Sunday, October 18, 2009

120Hz Hurts.

I hate new 120Hz and 240Hz modes on televisions and I know exactly why.

Many people complain of the "camcorder look" produced by the 120Hz modes on new, modern TV's. Basically, the Hz rating of a television is the number of times per second that the screen changes. So, theoretically, the TV is capable of producing 120 frames per second. Sadly, TV broadcasts are 30fps, and movies are 24fps. Even most video games don't go higher than 60fps.

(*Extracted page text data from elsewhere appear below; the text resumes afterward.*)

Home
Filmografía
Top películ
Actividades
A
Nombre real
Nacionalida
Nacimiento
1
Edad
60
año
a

Now theoretically, 120Hz is a holy grail for home film reproduction? Punch it into your calculator, it's the lowest common denominator for 30 and 24, and that's big. That means that every frame of a film's 24fps multiplies into an equal number of screen frames. Specifically, five frames. Currently, televisions refreshing at 60Hz have to perform an action known as the 2:3 pulldown. That's the only way to distribute 24fps evenly across 60 frames.

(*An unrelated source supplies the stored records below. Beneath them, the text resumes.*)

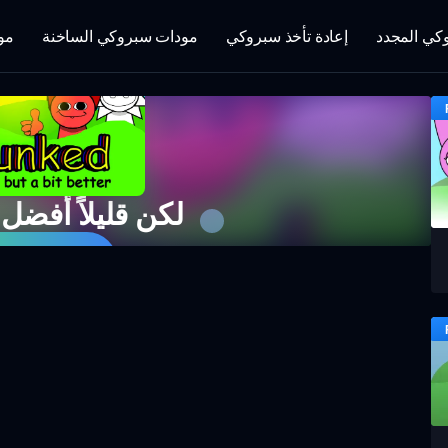
كي المجدد
إعادة تأخذ سبروكي
مودات سبروكي الساخنة
مو
Sprunked لكن قليلاً أفضل
ابدأ اللعبة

But with 120Hz, oh baby, each frame from the film's 24fps is displayed on screen for an equal 5 screen frames. Or with television, each of the television signal's 30fps is displayed 4 times. Or each of a video games 60fps is displayed twice. This means that video from any source is reproduced smoothly.

Unfortunately, television manufacturers are trying to find ways to advertise their sets beyond what should be done. This piece of marketing shit is called motion interpolation. We'll use film for example. Instead of displaying each frame from the film five times, resulting in 24 images seen by the viewer every second, the television will create new frames from the information contained in the 24 original frames to fill the full 120 that the TV is capable if displaying. Theoretically, this should result in smoother motion, without any of the jittery display commonly associated with film footage on TV.

Too bad it doesn't work. Everything in modern video technology is based around the old limitations. DVD's were mastered and the films were filmed with 24fps in mind. Television is made with 30fps in mind. Trying to interpolate your way past it cannot remove some of the details. Film looks realistic because it is the closest thing to human sight we can achieve with images captured. If something is moving quickly, 24fps gives us motion blur. Trying to interpolate frames in between that results in abnormal motion, because the human eye does not see in 120 perfectly distinct moments every second.

Things blur and flex as they whiz past. They do not go past us quickly while remaining perfectly clear the whole time. 120Hz does not capture how we see the world. 24fps does. Just think about taking a photo. If you set the shutter speed to 1/24 sec, and have someone move, the motion is captured in the frame. If you set the shutter speed to 1/120, you have much more of a "freeze-frame" look, with more detail, but less motion. In early cinema, they discovered that the amount of motion and detail captured in 24fps best approximated human vision. When they first started making film, they could have gone faster. They could have done 30fps, or 45, or 52, or any other random number, but they didn't. They did 24 because it looks right. 120 looks terribly, horribly wrong.

This is especially problematic for animation, which tries to approximate that sense of motion with each frame. For example, unlike something that was filmed, animation might use weird, exaggerated frames to make the in-film motion appear smoother or more realistic. Interpolating frames in between frames that were drawn specifically with 24fps in mind results in a unsettling, too-smooth look that seems to run too fast, because most of the interpolated frames are trying to "catch up" to the actual frames from the movie.

This is not a matter of taste, where I'm merely used to 24 and will get used to 120. 120Hz interpolation is breaking what was made. It cannot possibly alter everything about film creation to make it look good. If a film was made with 120fps, and everything was calibrated to make that 120 look good, that would work just fine. But we don't have that. We have 24fps, or 30fps, which looks like shit when bumped up to an artificial 120fps.

My advice to you, if you buy a new TV, find out how and TURN THAT SHIT OFF. Just say no... to interpolation. Or, if you prefer, friends don't let friends interpolate. Or, give a hoot, don't interpolate. Only you can prevent interpolation. Or one that actually rhymes: unless you hate, don't interpolate.